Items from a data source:
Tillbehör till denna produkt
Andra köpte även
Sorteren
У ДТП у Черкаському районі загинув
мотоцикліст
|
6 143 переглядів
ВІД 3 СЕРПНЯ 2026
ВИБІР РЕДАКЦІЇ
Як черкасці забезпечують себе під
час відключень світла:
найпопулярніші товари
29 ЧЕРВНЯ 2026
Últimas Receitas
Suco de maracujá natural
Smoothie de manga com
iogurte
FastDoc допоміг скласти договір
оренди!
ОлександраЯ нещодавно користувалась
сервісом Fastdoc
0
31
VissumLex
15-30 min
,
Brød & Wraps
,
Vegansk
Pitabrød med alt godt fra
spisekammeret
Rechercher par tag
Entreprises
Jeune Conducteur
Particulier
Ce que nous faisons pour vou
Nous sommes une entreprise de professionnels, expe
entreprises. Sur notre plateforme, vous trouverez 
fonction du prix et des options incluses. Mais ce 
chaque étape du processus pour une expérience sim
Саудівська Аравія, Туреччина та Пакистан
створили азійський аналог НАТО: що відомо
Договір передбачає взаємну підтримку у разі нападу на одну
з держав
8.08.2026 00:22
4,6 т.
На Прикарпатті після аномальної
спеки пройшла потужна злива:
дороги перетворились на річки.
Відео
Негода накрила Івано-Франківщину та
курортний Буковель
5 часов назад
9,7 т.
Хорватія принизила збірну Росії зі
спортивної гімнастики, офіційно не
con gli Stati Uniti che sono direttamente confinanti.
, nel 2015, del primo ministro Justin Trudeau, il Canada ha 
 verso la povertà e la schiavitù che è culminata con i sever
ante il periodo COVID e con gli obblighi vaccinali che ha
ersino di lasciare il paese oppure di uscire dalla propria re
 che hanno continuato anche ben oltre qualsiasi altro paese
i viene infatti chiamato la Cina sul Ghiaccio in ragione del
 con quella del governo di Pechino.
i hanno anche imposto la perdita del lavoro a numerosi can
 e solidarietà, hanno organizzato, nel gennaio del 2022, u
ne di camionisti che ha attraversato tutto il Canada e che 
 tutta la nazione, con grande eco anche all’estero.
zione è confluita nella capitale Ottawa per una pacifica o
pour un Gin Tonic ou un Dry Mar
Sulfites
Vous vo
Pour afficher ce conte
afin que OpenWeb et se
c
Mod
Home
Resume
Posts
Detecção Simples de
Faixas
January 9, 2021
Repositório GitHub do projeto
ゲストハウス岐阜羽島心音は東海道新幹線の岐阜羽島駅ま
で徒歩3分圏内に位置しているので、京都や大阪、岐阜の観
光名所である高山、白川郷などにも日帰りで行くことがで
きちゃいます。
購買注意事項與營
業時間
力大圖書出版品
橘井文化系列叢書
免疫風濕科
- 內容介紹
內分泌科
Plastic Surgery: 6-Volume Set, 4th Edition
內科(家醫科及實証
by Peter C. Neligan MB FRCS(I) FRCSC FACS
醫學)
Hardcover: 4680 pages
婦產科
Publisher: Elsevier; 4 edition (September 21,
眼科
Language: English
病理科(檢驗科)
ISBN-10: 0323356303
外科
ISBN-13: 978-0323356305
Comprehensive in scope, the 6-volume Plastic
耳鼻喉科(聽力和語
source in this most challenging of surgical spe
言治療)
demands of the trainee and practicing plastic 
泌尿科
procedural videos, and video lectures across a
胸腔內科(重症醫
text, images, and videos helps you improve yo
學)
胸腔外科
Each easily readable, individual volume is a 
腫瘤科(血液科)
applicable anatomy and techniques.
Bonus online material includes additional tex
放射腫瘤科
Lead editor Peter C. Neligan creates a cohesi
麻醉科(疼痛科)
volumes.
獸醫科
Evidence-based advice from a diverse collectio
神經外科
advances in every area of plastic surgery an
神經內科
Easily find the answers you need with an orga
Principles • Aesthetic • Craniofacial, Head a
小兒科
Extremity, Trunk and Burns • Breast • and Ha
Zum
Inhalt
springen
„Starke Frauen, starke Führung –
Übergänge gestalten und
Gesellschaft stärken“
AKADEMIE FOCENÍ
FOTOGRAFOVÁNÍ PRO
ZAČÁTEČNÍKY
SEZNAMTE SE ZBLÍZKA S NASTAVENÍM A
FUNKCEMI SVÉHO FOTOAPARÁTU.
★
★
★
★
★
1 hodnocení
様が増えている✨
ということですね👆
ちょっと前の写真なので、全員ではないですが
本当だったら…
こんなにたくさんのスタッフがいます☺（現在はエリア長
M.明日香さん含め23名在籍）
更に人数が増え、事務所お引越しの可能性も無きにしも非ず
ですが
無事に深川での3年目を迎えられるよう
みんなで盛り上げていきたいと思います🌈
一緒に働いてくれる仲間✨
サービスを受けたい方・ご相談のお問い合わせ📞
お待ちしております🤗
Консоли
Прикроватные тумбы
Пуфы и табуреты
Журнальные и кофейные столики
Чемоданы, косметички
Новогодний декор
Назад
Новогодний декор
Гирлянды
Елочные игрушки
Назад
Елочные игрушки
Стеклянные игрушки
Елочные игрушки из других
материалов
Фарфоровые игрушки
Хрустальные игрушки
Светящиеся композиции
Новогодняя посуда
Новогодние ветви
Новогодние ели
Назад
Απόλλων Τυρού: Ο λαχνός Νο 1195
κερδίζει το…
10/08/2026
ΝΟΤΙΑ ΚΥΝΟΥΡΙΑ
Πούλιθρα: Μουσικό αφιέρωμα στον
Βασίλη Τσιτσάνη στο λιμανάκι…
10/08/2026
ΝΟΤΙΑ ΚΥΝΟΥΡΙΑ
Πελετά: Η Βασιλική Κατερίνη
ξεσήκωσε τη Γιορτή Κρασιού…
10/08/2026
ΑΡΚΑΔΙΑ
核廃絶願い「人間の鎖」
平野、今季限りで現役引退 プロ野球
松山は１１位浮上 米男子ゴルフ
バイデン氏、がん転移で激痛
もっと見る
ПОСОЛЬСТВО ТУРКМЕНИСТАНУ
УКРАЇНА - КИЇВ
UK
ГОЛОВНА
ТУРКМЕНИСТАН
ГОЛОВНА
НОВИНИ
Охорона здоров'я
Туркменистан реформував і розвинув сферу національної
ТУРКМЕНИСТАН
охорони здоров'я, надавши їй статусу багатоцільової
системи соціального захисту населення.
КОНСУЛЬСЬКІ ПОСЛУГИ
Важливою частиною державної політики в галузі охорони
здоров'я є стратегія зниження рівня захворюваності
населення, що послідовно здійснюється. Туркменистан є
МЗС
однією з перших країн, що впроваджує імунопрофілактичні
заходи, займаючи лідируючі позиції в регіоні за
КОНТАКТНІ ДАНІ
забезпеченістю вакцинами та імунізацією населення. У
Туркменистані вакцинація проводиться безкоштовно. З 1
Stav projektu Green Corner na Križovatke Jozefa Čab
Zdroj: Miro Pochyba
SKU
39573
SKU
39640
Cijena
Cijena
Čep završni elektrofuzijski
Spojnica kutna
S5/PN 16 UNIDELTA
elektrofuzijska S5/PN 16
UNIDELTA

Work to complete: Duplicate every line of the rows above exactly, keeping the original order and line breaks.

Reply to the task:
Tillbehör till denna produkt
Andra köpte även
Sorteren
У ДТП у Черкаському районі загинув
мотоцикліст
|
6 143 переглядів
ВІД 3 СЕРПНЯ 2026
ВИБІР РЕДАКЦІЇ
Як черкасці забезпечують себе під
час відключень світла:
найпопулярніші товари
29 ЧЕРВНЯ 2026
Últimas Receitas
Suco de maracujá natural
Smoothie de manga com
iogurte
FastDoc допоміг скласти договір
оренди!
ОлександраЯ нещодавно користувалась
сервісом Fastdoc
0
31
VissumLex
15-30 min
,
Brød & Wraps
,
Vegansk
Pitabrød med alt godt fra
spisekammeret
Rechercher par tag
Entreprises
Jeune Conducteur
Particulier
Ce que nous faisons pour vou
Nous sommes une entreprise de professionnels, expe
entreprises. Sur notre plateforme, vous trouverez 
fonction du prix et des options incluses. Mais ce 
chaque étape du processus pour une expérience sim
Саудівська Аравія, Туреччина та Пакистан
створили азійський аналог НАТО: що відомо
Договір передбачає взаємну підтримку у разі нападу на одну
з держав
8.08.2026 00:22
4,6 т.
На Прикарпатті після аномальної
спеки пройшла потужна злива:
дороги перетворились на річки.
Відео
Негода накрила Івано-Франківщину та
курортний Буковель
5 часов назад
9,7 т.
Хорватія принизила збірну Росії зі
спортивної гімнастики, офіційно не
con gli Stati Uniti che sono direttamente confinanti.
, nel 2015, del primo ministro Justin Trudeau, il Canada ha 
 verso la povertà e la schiavitù che è culminata con i sever
ante il periodo COVID e con gli obblighi vaccinali che ha
ersino di lasciare il paese oppure di uscire dalla propria re
 che hanno continuato anche ben oltre qualsiasi altro paese
i viene infatti chiamato la Cina sul Ghiaccio in ragione del
 con quella del governo di Pechino.
i hanno anche imposto la perdita del lavoro a numerosi can
 e solidarietà, hanno organizzato, nel gennaio del 2022, u
ne di camionisti che ha attraversato tutto il Canada e che 
 tutta la nazione, con grande eco anche all’estero.
zione è confluita nella capitale Ottawa per una pacifica o
pour un Gin Tonic ou un Dry Mar
Sulfites
Vous vo
Pour afficher ce conte
afin que OpenWeb et se
c
Mod
Home
Resume
Posts
Detecção Simples de
Faixas
January 9, 2021
Repositório GitHub do projeto
ゲストハウス岐阜羽島心音は東海道新幹線の岐阜羽島駅ま
で徒歩3分圏内に位置しているので、京都や大阪、岐阜の観
光名所である高山、白川郷などにも日帰りで行くことがで
きちゃいます。
購買注意事項與營
業時間
力大圖書出版品
橘井文化系列叢書
免疫風濕科
- 內容介紹
內分泌科
Plastic Surgery: 6-Volume Set, 4th Edition
內科(家醫科及實証
by Peter C. Neligan MB FRCS(I) FRCSC FACS
醫學)
Hardcover: 4680 pages
婦產科
Publisher: Elsevier; 4 edition (September 21,
眼科
Language: English
病理科(檢驗科)
ISBN-10: 0323356303
外科
ISBN-13: 978-0323356305
Comprehensive in scope, the 6-volume Plastic
耳鼻喉科(聽力和語
source in this most challenging of surgical spe
言治療)
demands of the trainee and practicing plastic 
泌尿科
procedural videos, and video lectures across a
胸腔內科(重症醫
text, images, and videos helps you improve yo
學)
胸腔外科
Each easily readable, individual volume is a 
腫瘤科(血液科)
applicable anatomy and techniques.
Bonus online material includes additional tex
放射腫瘤科
Lead editor Peter C. Neligan creates a cohesi
麻醉科(疼痛科)
volumes.
獸醫科
Evidence-based advice from a diverse collectio
神經外科
advances in every area of plastic surgery an
神經內科
Easily find the answers you need with an orga
Principles • Aesthetic • Craniofacial, Head a
小兒科
Extremity, Trunk and Burns • Breast • and Ha
Zum
Inhalt
springen
„Starke Frauen, starke Führung –
Übergänge gestalten und
Gesellschaft stärken“
AKADEMIE FOCENÍ
FOTOGRAFOVÁNÍ PRO
ZAČÁTEČNÍKY
SEZNAMTE SE ZBLÍZKA S NASTAVENÍM A
FUNKCEMI SVÉHO FOTOAPARÁTU.
★
★
★
★
★
1 hodnocení
様が増えている✨
ということですね👆
ちょっと前の写真なので、全員ではないですが
本当だったら…
こんなにたくさんのスタッフがいます☺（現在はエリア長
M.明日香さん含め23名在籍）
更に人数が増え、事務所お引越しの可能性も無きにしも非ず
ですが
無事に深川での3年目を迎えられるよう
みんなで盛り上げていきたいと思います🌈
一緒に働いてくれる仲間✨
サービスを受けたい方・ご相談のお問い合わせ📞
お待ちしております🤗
Консоли
Прикроватные тумбы
Пуфы и табуреты
Журнальные и кофейные столики
Чемоданы, косметички
Новогодний декор
Назад
Новогодний декор
Гирлянды
Елочные игрушки
Назад
Елочные игрушки
Стеклянные игрушки
Елочные игрушки из других
материалов
Фарфоровые игрушки
Хрустальные игрушки
Светящиеся композиции
Новогодняя посуда
Новогодние ветви
Новогодние ели
Назад
Απόλλων Τυρού: Ο λαχνός Νο 1195
κερδίζει το…
10/08/2026
ΝΟΤΙΑ ΚΥΝΟΥΡΙΑ
Πούλιθρα: Μουσικό αφιέρωμα στον
Βασίλη Τσιτσάνη στο λιμανάκι…
10/08/2026
ΝΟΤΙΑ ΚΥΝΟΥΡΙΑ
Πελετά: Η Βασιλική Κατερίνη
ξεσήκωσε τη Γιορτή Κρασιού…
10/08/2026
ΑΡΚΑΔΙΑ
核廃絶願い「人間の鎖」
平野、今季限りで現役引退 プロ野球
松山は１１位浮上 米男子ゴルフ
バイデン氏、がん転移で激痛
もっと見る
ПОСОЛЬСТВО ТУРКМЕНИСТАНУ
УКРАЇНА - КИЇВ
UK
ГОЛОВНА
ТУРКМЕНИСТАН
ГОЛОВНА
НОВИНИ
Охорона здоров'я
Туркменистан реформував і розвинув сферу національної
ТУРКМЕНИСТАН
охорони здоров'я, надавши їй статусу багатоцільової
системи соціального захисту населення.
КОНСУЛЬСЬКІ ПОСЛУГИ
Важливою частиною державної політики в галузі охорони
здоров'я є стратегія зниження рівня захворюваності
населення, що послідовно здійснюється. Туркменистан є
МЗС
однією з перших країн, що впроваджує імунопрофілактичні
заходи, займаючи лідируючі позиції в регіоні за
КОНТАКТНІ ДАНІ
забезпеченістю вакцинами та імунізацією населення. У
Туркменистані вакцинація проводиться безкоштовно. З 1
Stav projektu Green Corner na Križovatke Jozefa Čab
Zdroj: Miro Pochyba
SKU
39573
SKU
39640
Cijena
Cijena
Čep završni elektrofuzijski
Spojnica kutna
S5/PN 16 UNIDELTA
elektrofuzijska S5/PN 16
UNIDELTA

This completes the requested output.